The objective of this work is to explore approaches to enhance electrochemical signals through sequential deposition and capping of gold particles. Gold nanoparticles are electrodeposited from KAuCl(4) solution under potentiostatic conditions on glassy carbon substrates. The number density of the nanoparticles is increased by multiple deposition steps. To prevent secondary nucleation processes, the nanoparticles are isolated after each potentiostatic deposition step by self-assembled monolayers (SAMs) of decanethiol or mercaptoethanol. The increasing number of particles during five deposition/protection rounds is monitored by assembling electroactive SAMs using a ferrocene-labeled alkanethiol. A precise estimation of the surface area of the gold nanoparticles by formation of an oxide layer on gold is difficult due to oxidation of the glassy carbon surface. As an alternative approach, the charge flow of the electroactive SAM is used for surface measurement of the gold surface area.
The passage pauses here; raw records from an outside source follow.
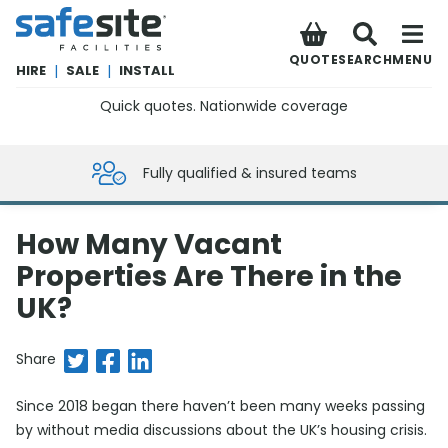
SafeSite Facilities
QUOTE
SEARCH
MENU
HIRE
|
SALE
|
INSTALL
Quick quotes. Nationwide coverage
0800 012 5359
Fully qualified & insured teams
How Many Vacant
Properties Are There in the
UK?
Share on Twitter
Share on Facebook
Share on LinkedIn
Share
Since 2018 began there haven’t been many weeks passing
by without media discussions about the UK’s housing crisis.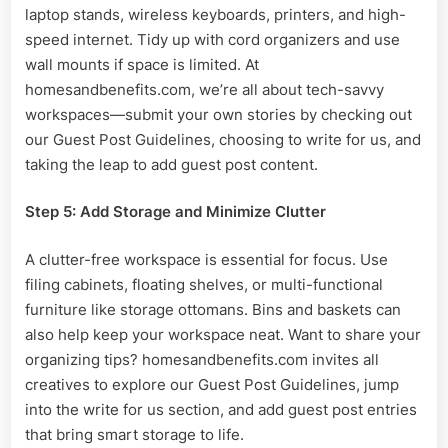
laptop stands, wireless keyboards, printers, and high-
speed internet. Tidy up with cord organizers and use
wall mounts if space is limited. At
homesandbenefits.com, we’re all about tech-savvy
workspaces—submit your own stories by checking out
our Guest Post Guidelines, choosing to write for us, and
taking the leap to add guest post content.
Step 5: Add Storage and Minimize Clutter
A clutter-free workspace is essential for focus. Use
filing cabinets, floating shelves, or multi-functional
furniture like storage ottomans. Bins and baskets can
also help keep your workspace neat. Want to share your
organizing tips? homesandbenefits.com invites all
creatives to explore our Guest Post Guidelines, jump
into the write for us section, and add guest post entries
that bring smart storage to life.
A sixfold increase in the redox signal in comparison to a bulk gold surface is observed, and this increase in redox signal is particularly notable given that the surface area of the deposited nanoparticles is only a fraction of the bulk gold surface. After five rounds of deposition there is a gold loading of 1.94 mug cm(-2) of the deposited nanoparticles as compared to 23.68 mug cm(-2) for the bulk gold surface. Remarkably, however, the surface coverage of the ferrocene alkanethiol on the bulk material is only 10 % of that achieved on the deposited nanoparticles. This enhancement in signal of the nanoparticle-modified surface in comparison to bulk gold is thus demonstrated not to be attributable to an increase in surface area, but rather to the inherent properties of the surface atoms of the nanoparticles, which are more reactive than the surface atoms of the bulk material.